More of this to come. It sounds like we'll do some spin training in the DG-100 at some point too. That'll be fun. Maybe I can sneak a loop in too. ;-)
In related news, I had to buy a new log book. The old one is now full. I have 275 flights and about 175 hours total. Not bad for about two years, I guess.
On Monday (Labor Day), I had my longest duration flight to date. Thisi is my condensed flight report.
Flying out of Air Sailing in Nevada, I launched fourth and released at 6,800 feet MSL (or 2,500 AGL). I thought I had a good thermal at the south end of the Dog Skins. Instead I spent the next hour or so struggling to get above 7,000 feet. At one point I was down to 6,200 feet and ready to head in for a possible re-light when I found a bit of lift over the Moon Rocks.

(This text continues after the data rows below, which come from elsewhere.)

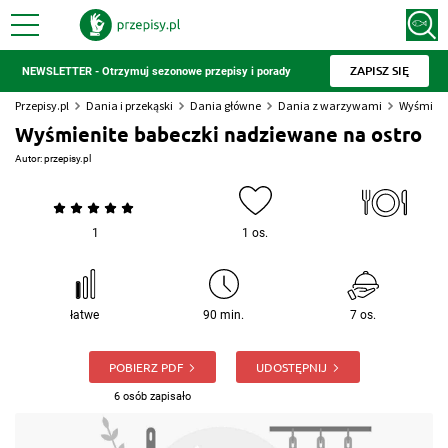
ZAPISZ SIĘ
NEWSLETTER - Otrzymuj sezonowe przepisy i porady
Przepisy.pl
Dania i przekąski
Dania główne
Dania z warzywami
Wyśmieni
Wyśmienite babeczki nadziewane na ostro
Autor:
przepisy.pl
1
1 os.
łatwe
90 min.
7 os.
POBIERZ PDF
UDOSTĘPNIJ
6 osób zapisało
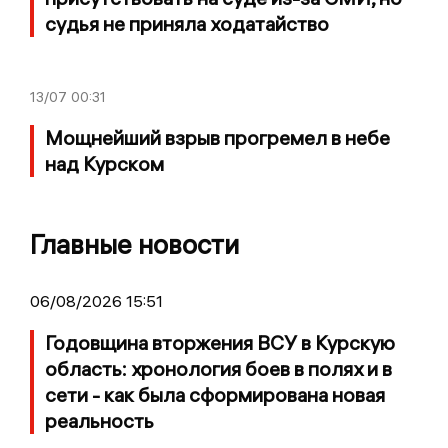
судья не приняла ходатайство
13/07
00:31
Мощнейший взрыв прогремел в небе
над Курском
Главные новости
06/08/2026 15:51
Годовщина вторжения ВСУ в Курскую
область: хронология боев в полях и в
сети - как была сформирована новая
реальность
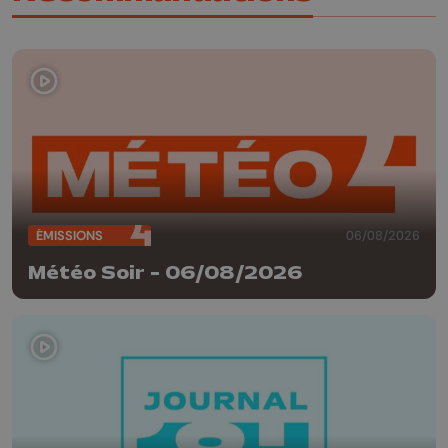
ÉMISSIONS
06/08/2026
Météo Soir - 06/08/2026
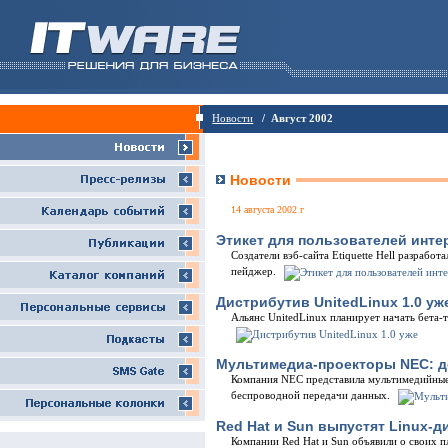
Новости
/ Август 2002
Новости
14 августа 2002 г
Этикет для пользователей инте
Создатели вэб-сайта Etiquette Hell разрабо
пейджер.
Дистрибутив UnitedLinux 1.0 уже
Альянс UnitedLinux планирует начать бета-
Мультимедиа-проекторы NEC: 
Компания NEC представила мультимедийные
беспроводной передачи данных.
Red Hat и Sun выпустят Linux-
Компании Red Hat и Sun объявили о своих п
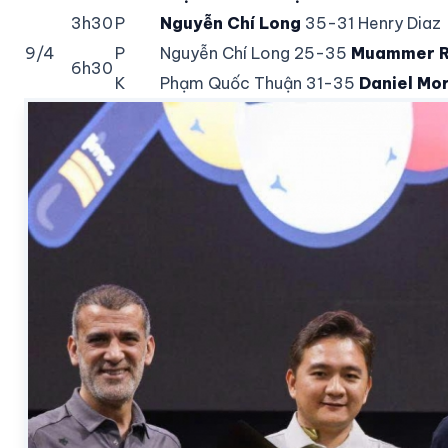
3h30
P
Nguyễn Chí Long
35-31 Henry Diaz
9/4
P
Nguyễn Chí Long 25-35
Muammer 
6h30
K
Phạm Quốc Thuận 31-35
Daniel Mo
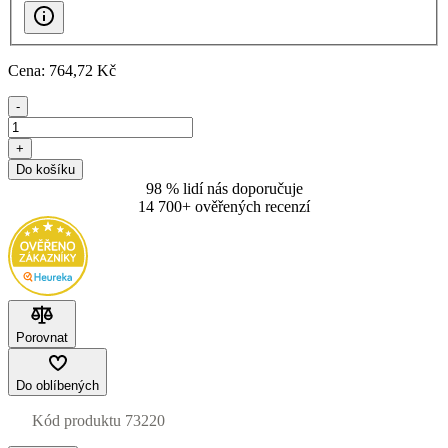
Cena:
764
,72 Kč
-
+
Do košíku
98 % lidí nás doporučuje
14 700+ ověřených recenzí
Porovnat
Do oblíbených
Kód produktu
73220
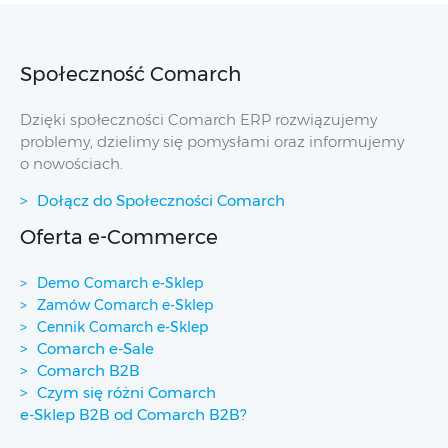
Społeczność Comarch
Dzięki społeczności Comarch ERP rozwiązujemy
problemy, dzielimy się pomysłami oraz informujemy
o nowościach.
Dołącz do Społeczności Comarch
Oferta e-Commerce
Demo Comarch e-Sklep
Zamów Comarch e-Sklep
Cennik Comarch e-Sklep
Comarch e-Sale
Comarch B2B
Czym się różni Comarch
e-Sklep B2B od Comarch B2B?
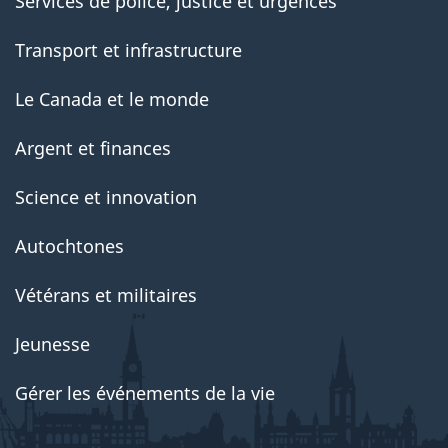
Services de police, justice et urgences
Transport et infrastructure
Le Canada et le monde
Argent et finances
Science et innovation
Autochtones
Vétérans et militaires
Jeunesse
Gérer les événements de la vie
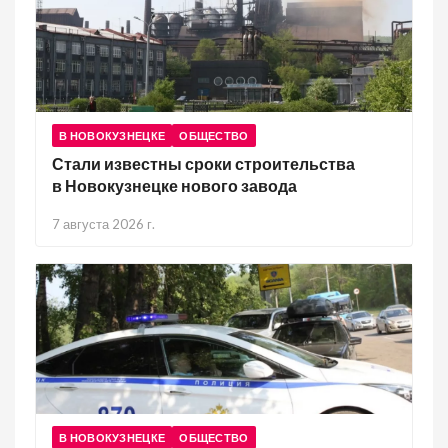
В НОВОКУЗНЕЦКЕ
ОБЩЕСТВО
Стали известны сроки строительства
в Новокузнецке нового завода
7 августа 2026 г.
В НОВОКУЗНЕЦКЕ
ОБЩЕСТВО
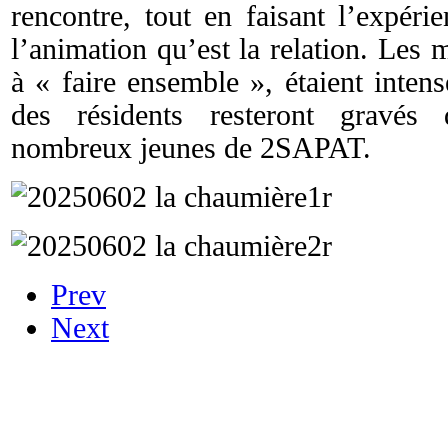
rencontre, tout en faisant l’expéri
l’animation qu’est la relation. Les
à « faire ensemble », étaient intense
des résidents resteront gravé
nombreux jeunes de 2SAPAT.
Prev
Next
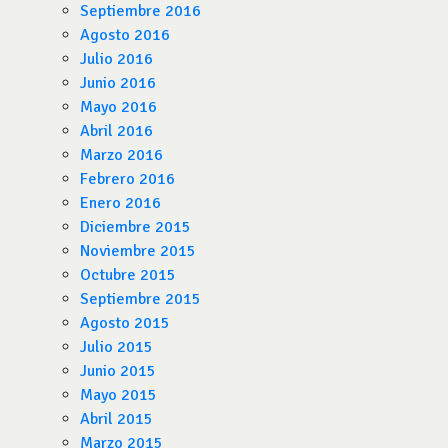
Septiembre 2016
Agosto 2016
Julio 2016
Junio 2016
Mayo 2016
Abril 2016
Marzo 2016
Febrero 2016
Enero 2016
Diciembre 2015
Noviembre 2015
Octubre 2015
Septiembre 2015
Agosto 2015
Julio 2015
Junio 2015
Mayo 2015
Abril 2015
Marzo 2015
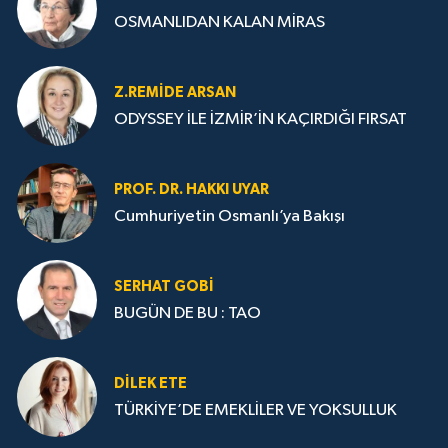
OSMANLIDAN KALAN MİRAS
Z.REMIDE ARSAN
ODYSSEY İLE İZMİR’İN KAÇIRDIĞI FIRSAT
PROF. DR. HAKKI UYAR
Cumhuriyetin Osmanlı’ya Bakışı
SERHAT GOBİ
BUGÜN DE BU : TAO
DILEK ETE
TÜRKİYE’DE EMEKLİLER VE YOKSULLUK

I eventually got above 7,000 feet which enabled me to climb the low end of the Dog Skins and find my next thermal. It took me to 8,000 so I headed a bit more north and found another that took me above 9,000. I did this once more and found myself close to 14,000 feet. Figuring that going north was working well for me, I headed to 7990.
I arrived with lots of altitude, found a little thermal, and then headed toward the cloud street forming just east of Frenchman's Lake (a bit north of Adam's peak). However, there was a lot of sink near the ridge and I got a bit low for comfort and retreated back to 7990.
Arriving there, I noticed the abundance of excellent cloud streets to to the south and decided to head over to Stead by way of the Dog Skins. I climbed on the way to Stead, breaking 15,000 feet.
From Stead I continued to Peevine (?), Vedri, and eventually made it to Mt. Rose where I found a nice thermal to play in. From there I decided to follow the clouds over to Pond Peak. There I hit cloud base (again) and decided to tag Silver Springs. So I flew past Tiger, hit Silver Springs, and headed back toward Pond.
Back over Pond Peak, I got to over 16,000 feet and decided to burn off some altitude by flying 80+ knots across Pyramid Lake and Anahoe (?) Island. Sadly, I couldn't reach my camera to capture the beautiful views. But I did get to chat with a nice woman working the Reno Approach frequency.
Finally, I realized how long I'd been up in the air and how late it was, so I pulled the spoilers and headed in to land. For the first time I landed on runway 35 and even had a bit of a crosswind.
I'd post a flight trace, but my Windows notebook's hard disk died the evening before my flight, so the data is still trapped in my GPS. :-(
Okay, I've neglected this flying site for far too long, so it's time to get back on the ball.
I've been toying with the idea of working on my Commercial Glider rating for a while now. Last Thursday I began the process. I hadn't intended to, but the soaring forecast took a turn for the worse. So instead of flying the Duo Discus with Brett, I suggested that we start working on my commercial stuff.
I flew the Grob 103 from the rear seat since I've been doing that a lot lately anyway. We worked on several things:
I had fun working on the slips and the tow stuff. Descending on tow was really interesting. It took a close eye on the tow plane and minor spoiler adjustments to keep the rope tight. That's really a warm up act for ultimately landing on tow. We'll try that sometime in the not too distant future I suspect.
My plan is to continue the lessons and practice every Thursday before work (9-11am) until I'm ready. That's partly how I did my original training two years ago.
It's either that or a BFR. But to me a BFR just says "I can still fly and remember some of the stuff I learned getting my private" while getting a new rating say "I'm still learning new things and trying to challenge myself."